Urbana council to hear ideas for making downtown more vibrant

Mar. 11—URBANA — Now that consultants have completed a study looking at possible ways to make downtown Urbana's public spaces more vibrant, the city council will be hearing the first presentation of their ideas on Monday.

The $120,000 "public realms" study, which was launched last year and done with some public input, includes both "big ideas" and more short-term "lighter, quicker, cheaper" proposals.

The study was intended to find ways to reactivate the downtown, encouraging visitors and local residents to spend more time there, and also to help businesses recover from the pandemic, according to Stepheny McMahon, the city's economic development supervisor.

Those "lighter, quicker, cheaper" proposals would give the city a chance to try some things without making permanent and bigger-budget commitments, and some of them could potentially be done this year, she said.

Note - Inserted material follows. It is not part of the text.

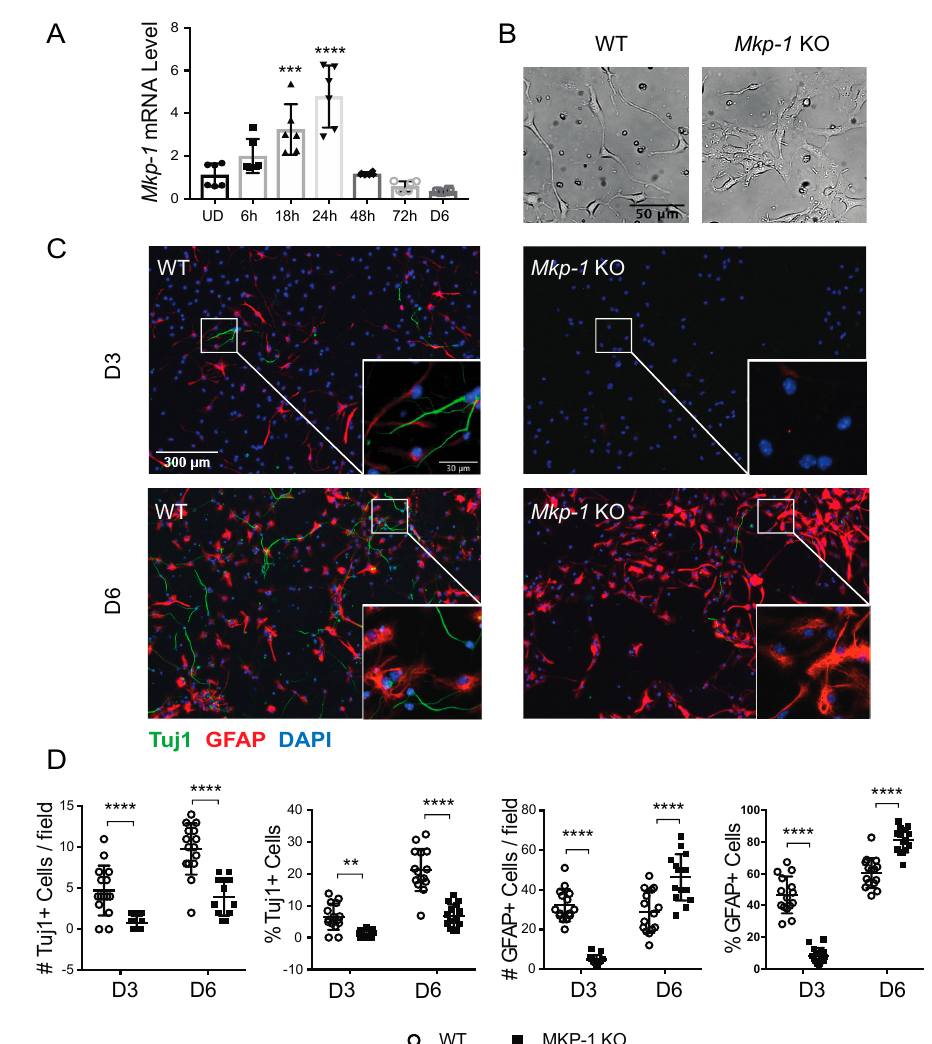
Figure 2. Loss of MKP-1 inhibits neurogenesis in differentiated NSC cultures. ( A ) Time course analysis of Mkp-1 mRNA fold-change in expression in differentiated wild-type neural stem cells compared with undifferentiated (UD) cultures ( n = 6, one-way ANOVA, *** p < 0.001, **** p < 0.0001). ( B ) Live-cell images of WT and Mkp-1 KO neural stem cultures 24 h post-differentiation. ( C ) Immuno- cytochemical staining of differentiated WT and Mkp-1 KO NSCs for Tuj1 (green) and GFAP (red) on day 3 (D3) and day 6 (D6) post-differentiation. ( D ) Absolute counts (#) per field and fraction (%) of Tuj1+ and GFAP+ cells relative to total cell # per field at D3 and D6 ( n = 15, two-way ANOVA, ** p < 0.01, **** p < 0.0001).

Some of the so-called "big ideas" in the report, done by two consulting firms, Confluence and Project for Public Spaces, include establishing a pedestrian connection between the weekly farmers' market at Lincoln Square Mall to Main Street, creating flexible spaces downtown for music and other events and encouraging multi-family housing options for various income levels.

Three more big ideas include establishing public plaza and gathering spaces downtown that could incorporate trees, native plantings and amenities, a pedestrian and bike infrastructure and implementing a system of signs or gateway monuments to help visitors and residents know they've arrived at "a special and unique place."

The consultants also suggest specific focus areas, including the downtown core, "south" Lincoln Square and the triangle intersection of West Main Street and West Springfield Avenue, and concepts for each.

The report includes two possible concepts for the privately owned Lincoln Square.

One is for incremental improvements including, in part, leaving Market at the Square in its current spot with a plaza and green space, considering two parking lots west of the market as opportunities for mixed-use developments and transforming Walnut Street in front of Common Ground Food Co-Op into a pedestrian-oriented street to enhance the north connection to the downtown core.

The other concept re-imagines Lincoln Square, re-establishing the street grid that was removed when the mall was built.

"The mall would be deconstructed to expose the current pedestrian corridors located inside the mall and transform them into traditional urban streets," the consultants suggested. "South Broadway Avenue would then extend from Elm Street, where it currently ends, to the neighborhoods further south. Much of the existing mall structure would be retained south of Green Street to provide street-oriented commercial spaces."

That scenario also includes the northeast corner of the mall with a mixed-use development with the possibility for multi-family and affordable housing.

Among the shorter-term ideas proposed by the consultants are using the north half of the Busey Bank parking lot at the corner of Main and Race streets as a temporary gathering space for activities, depending on Busey Bank being interested and willing, and creating other temporary gathering spaces at the Main Street/Springfield Avenue triangle, County Plaza parking lot, the parking lot next to the Rose Bowl stage area and the parking lot for Hotel Royer under construction next to Lincoln Square.

McMahon said the council will be asked for feedback on the study, and the city staff will come up with a plan based on council input and available funding. One thing she and fellow staff members hope to look at is finding a way to connect the farmers' market at the Lincoln Square parking lot to restaurants and retail downtown, she said.

"There are 4,000 people who come to the farmers' market most Saturdays," she said.